Legal Personhood and Agency in the Age of the Rights of Nature

Monday, 7 July 2025: 01:15
Location: FSE015 (Faculty of Education Sciences (FSE))
Oral Presentation
Lukasz DZIEDZIC, Maastricht University, Netherlands
Extending legal personhood to natural entities has been one of the tools relied upon by numerous legislatures and courts across the globe in order to enhance their legal protection, while also creating a point of attribution for legal rights, such as property rights, rights to exist and flourish, and rights to be restored. These developments, as well as related discussions regarding the potential legal personhood of artificial intelligence, have led to a renewed interest in the concept in legal theory.

In the course of these developments one particular, influential, strand of literature argues for the exclusion of natural entities as potential legal persons on conceptual grounds. A leading proponent of this position, Visa Kurki, claims that natural entities such as rivers cannot be legal persons because incidents of legal personhood can only be attributed to entities that can hold claim-rights or perform acts.
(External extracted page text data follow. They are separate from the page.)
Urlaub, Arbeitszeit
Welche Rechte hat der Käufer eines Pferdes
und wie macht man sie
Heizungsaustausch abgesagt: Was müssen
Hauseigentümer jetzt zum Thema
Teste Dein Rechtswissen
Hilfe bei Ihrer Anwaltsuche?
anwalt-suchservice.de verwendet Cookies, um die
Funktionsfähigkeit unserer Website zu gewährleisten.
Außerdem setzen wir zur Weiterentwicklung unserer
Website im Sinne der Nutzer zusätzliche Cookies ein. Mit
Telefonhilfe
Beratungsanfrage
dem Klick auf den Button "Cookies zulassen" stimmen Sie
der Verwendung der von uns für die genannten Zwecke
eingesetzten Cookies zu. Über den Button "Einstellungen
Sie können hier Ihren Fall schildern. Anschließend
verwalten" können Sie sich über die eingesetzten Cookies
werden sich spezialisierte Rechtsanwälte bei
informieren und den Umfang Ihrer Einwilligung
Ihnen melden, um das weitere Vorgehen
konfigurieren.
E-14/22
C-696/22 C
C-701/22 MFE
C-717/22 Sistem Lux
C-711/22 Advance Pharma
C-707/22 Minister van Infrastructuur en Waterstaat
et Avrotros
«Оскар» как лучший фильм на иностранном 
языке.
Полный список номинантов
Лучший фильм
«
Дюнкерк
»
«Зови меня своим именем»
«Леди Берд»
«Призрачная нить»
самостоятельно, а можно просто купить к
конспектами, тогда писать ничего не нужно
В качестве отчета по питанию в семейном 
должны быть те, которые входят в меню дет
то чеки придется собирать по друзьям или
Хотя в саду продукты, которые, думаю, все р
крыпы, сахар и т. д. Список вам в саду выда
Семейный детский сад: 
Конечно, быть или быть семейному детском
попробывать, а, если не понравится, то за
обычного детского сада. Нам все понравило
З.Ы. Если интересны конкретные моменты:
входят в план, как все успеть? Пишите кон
This paper will critically assess such claims by unpacking these conceptualizations of legal personhood and demonstrate that a conceptual exclusion of natural entities as legal persons is based on evaluative assumptions regarding the nature of claim rights, which do not warrant the conceptual exclusion. It will be argued instead that the attribution of legal personhood is a pure act of legal fiat that does not require to take such evaluative assumptions on board. Where such evaluative assumptions become relevant is rather at the point of justifying which entities should be legal persons, and that is why some normative justifications for extending legal personhood and rights to natural entities will be provided consecutively. Finally, this paper will address the 'elephant in the room' resulting from discussions on the nature of legal personhood, namely the fact that natural entities cannot act in the law and thus need to have their interests translated by means of legal and political representation.